Suikastı terör örgütü PKK üstlendi. Aynı gün Cumhuriyet gazetesini birisi aradı ve "PKK tarafından öldürdü" dedi, bu şekilde katillerinin kim olduğu belirlendi.
Genelkurmay Başkanlığı yaptığı açıklama da "Esat Oktay, örgüt üyeleri ile Cezaevinde bazı iç hesaplaşmalar olmuş, bu olaylar incelenmiş hiçbir olayın yasal soruşturma veya yasal işlem dışında tutulmadığı görülmüştür." demiş, bu şekilde yukarıda yazdığım (iddia)'lar çürütülmüştür.
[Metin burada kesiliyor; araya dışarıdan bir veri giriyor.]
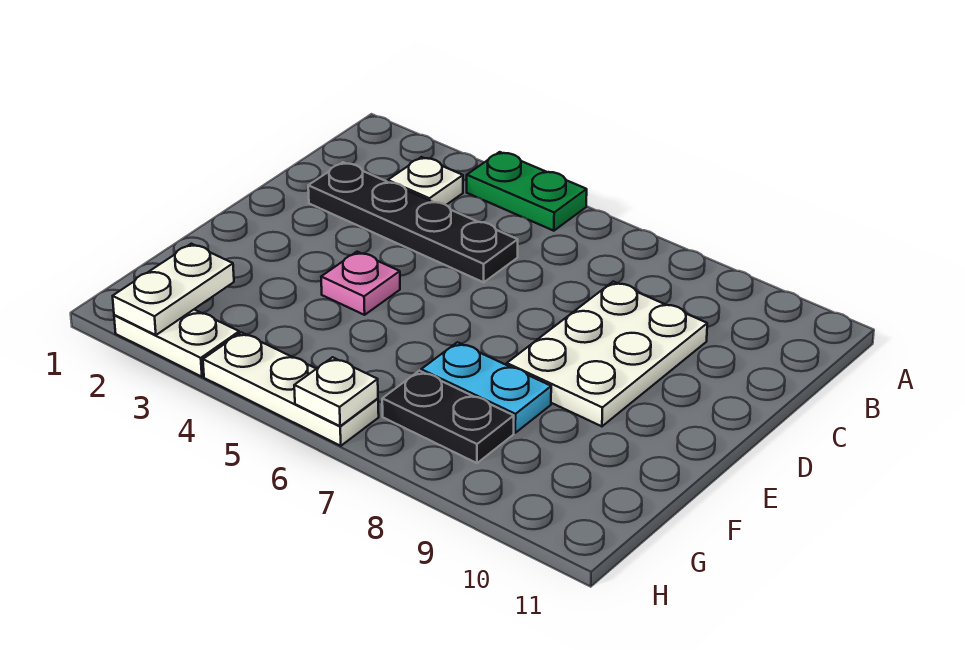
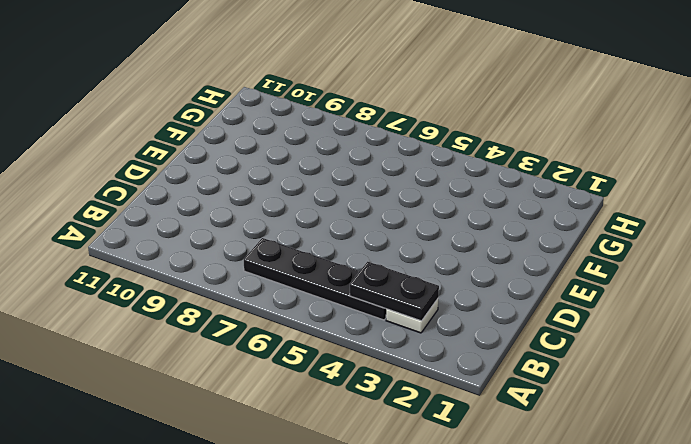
black 1x2 plate [350,262,439,321] -> black 1x2 plate moved to [382,371,514,463]
black 1x4 plate [244,238,386,320] -> black 1x4 plate moved to [308,162,518,282]
none -> green 1x2 plate [467,152,587,231]
none -> white 2x3 plate [507,282,707,426]

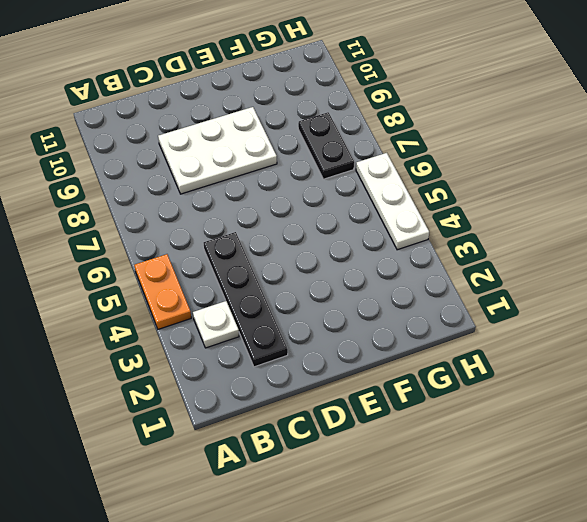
orange 1x2 plate [134,254,191,329] -> green 1x2 plate [467,152,587,231]
none -> pink 1x1 plate [321,252,400,315]
none -> cyan 1x2 plate [421,342,551,433]

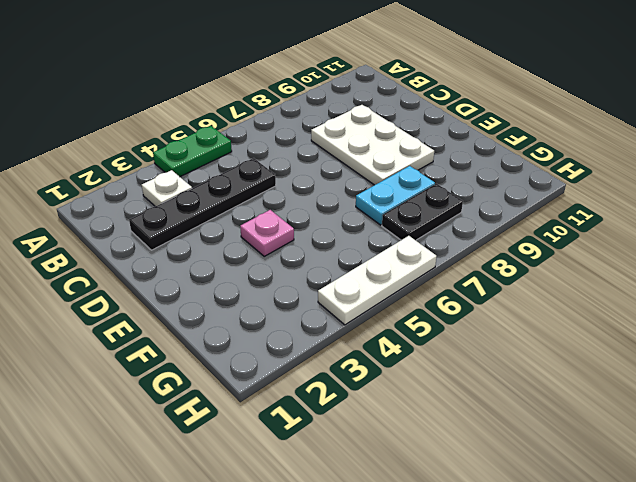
none -> white 1x2 plate [114,310,239,377]
none -> white 1x2 plate [113,244,234,335]

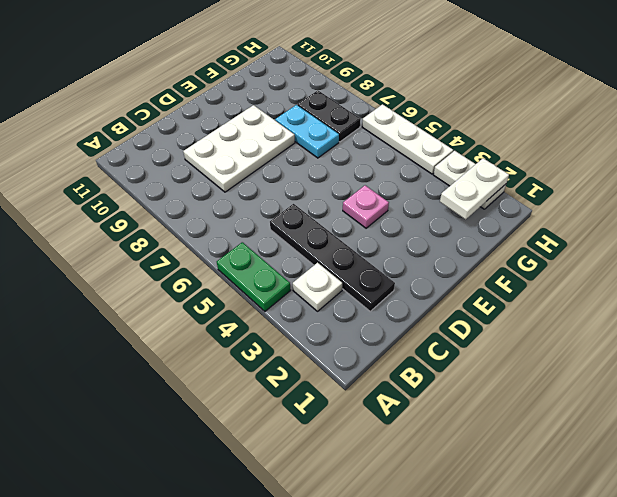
none -> white 1x1 plate [294,357,378,426]

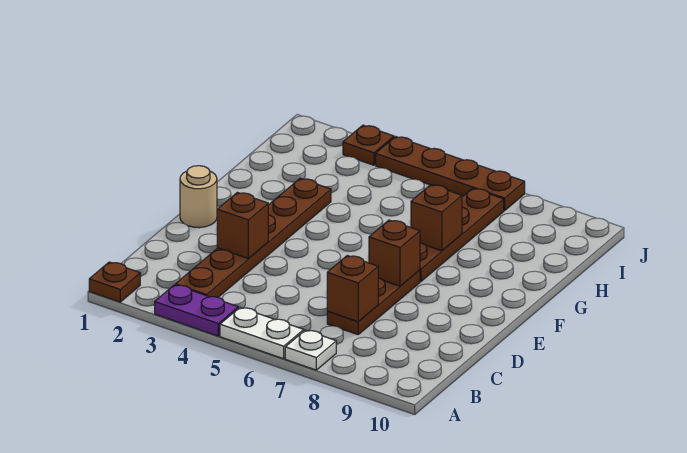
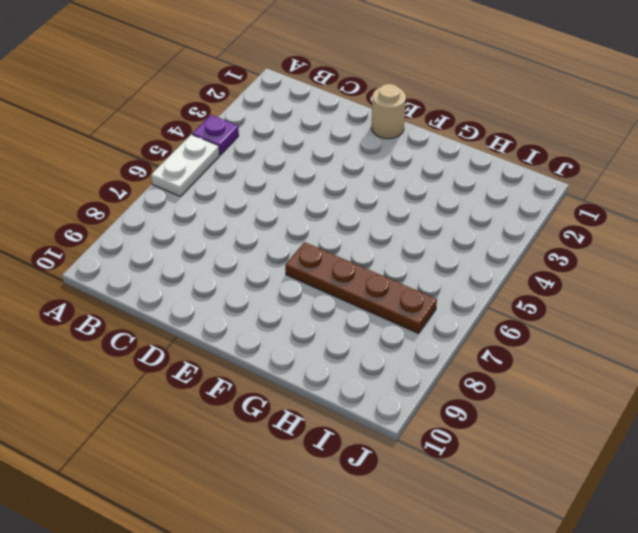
purple 1x1 plate [192,115,239,155] -> purple 1x2 plate [155,285,238,336]
none -> brown 1x1 plate [89,262,140,302]
none -> white 1x1 plate [285,330,336,370]
none -> brown 1x6 plate [176,178,331,297]

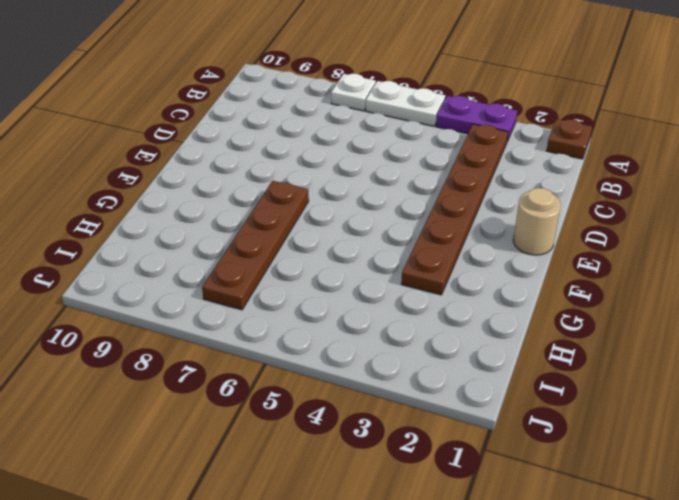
none -> brown 1x3 plate [327,270,420,335]
none -> brown 1x1 plate [343,125,394,165]
none -> brown 1x4 plate [376,137,525,211]

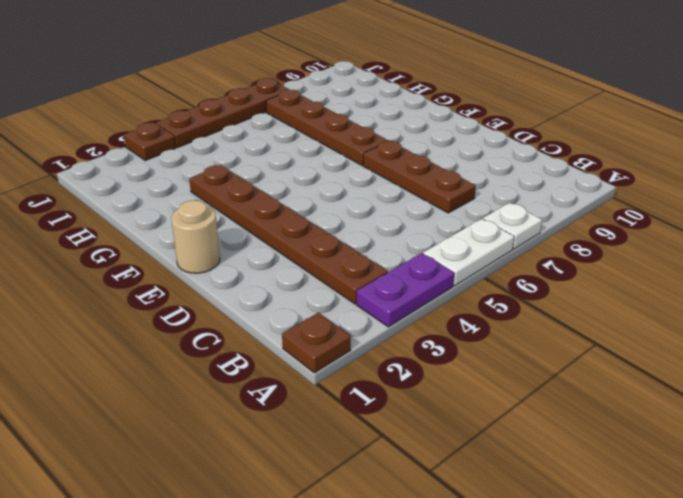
none -> brown 1x1 brick [327,256,378,322]
none -> brown 1x1 brick [217,192,268,259]
none -> brown 1x1 brick [369,220,420,286]

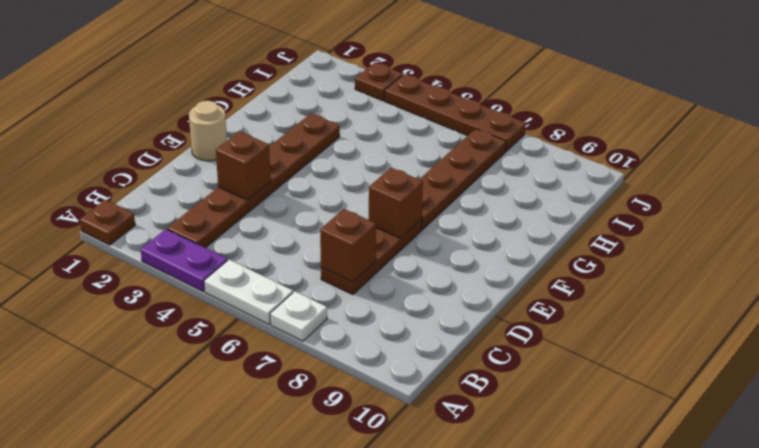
none -> brown 1x1 brick [411,185,462,251]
Yine de hâlâ işkence edildiğini savunanları görmek hiç zor değildir.
Maalesef 1 Ekim 2010 seneinde, Şehitler Parkı anıtında yer alan Esat Oktayın ismi, (ki bu Şehitler anıtında her şehitin ismi de vardır, nasıl olsa onlar bu vatan için can vermiş askerlerimiz ve komutanlarımızdır) AKP nedeniyle kaldırılmıştır. İsminin yer aldığı mermer sökülmüştür. Bu olaylar olurken balyoz kumpasları da yaşandığı için pek ses çıkaran olmamıştır.
Oktay hakkında bazı filmler yapılmış, genellikle hepsi provokasyon amaçlı Türk milletine sunulmuştur. Türk Milleti ise komutana daha da bağlanmıştır bu sayede.
Yine tekrardan, Türk Silahlı Kuvvetlerinin en değerli subaylarından olan Binbaşı Esat Oktay Yıldıran komutanımızı Saygı, Sevgi ve şükranla anıyoruz!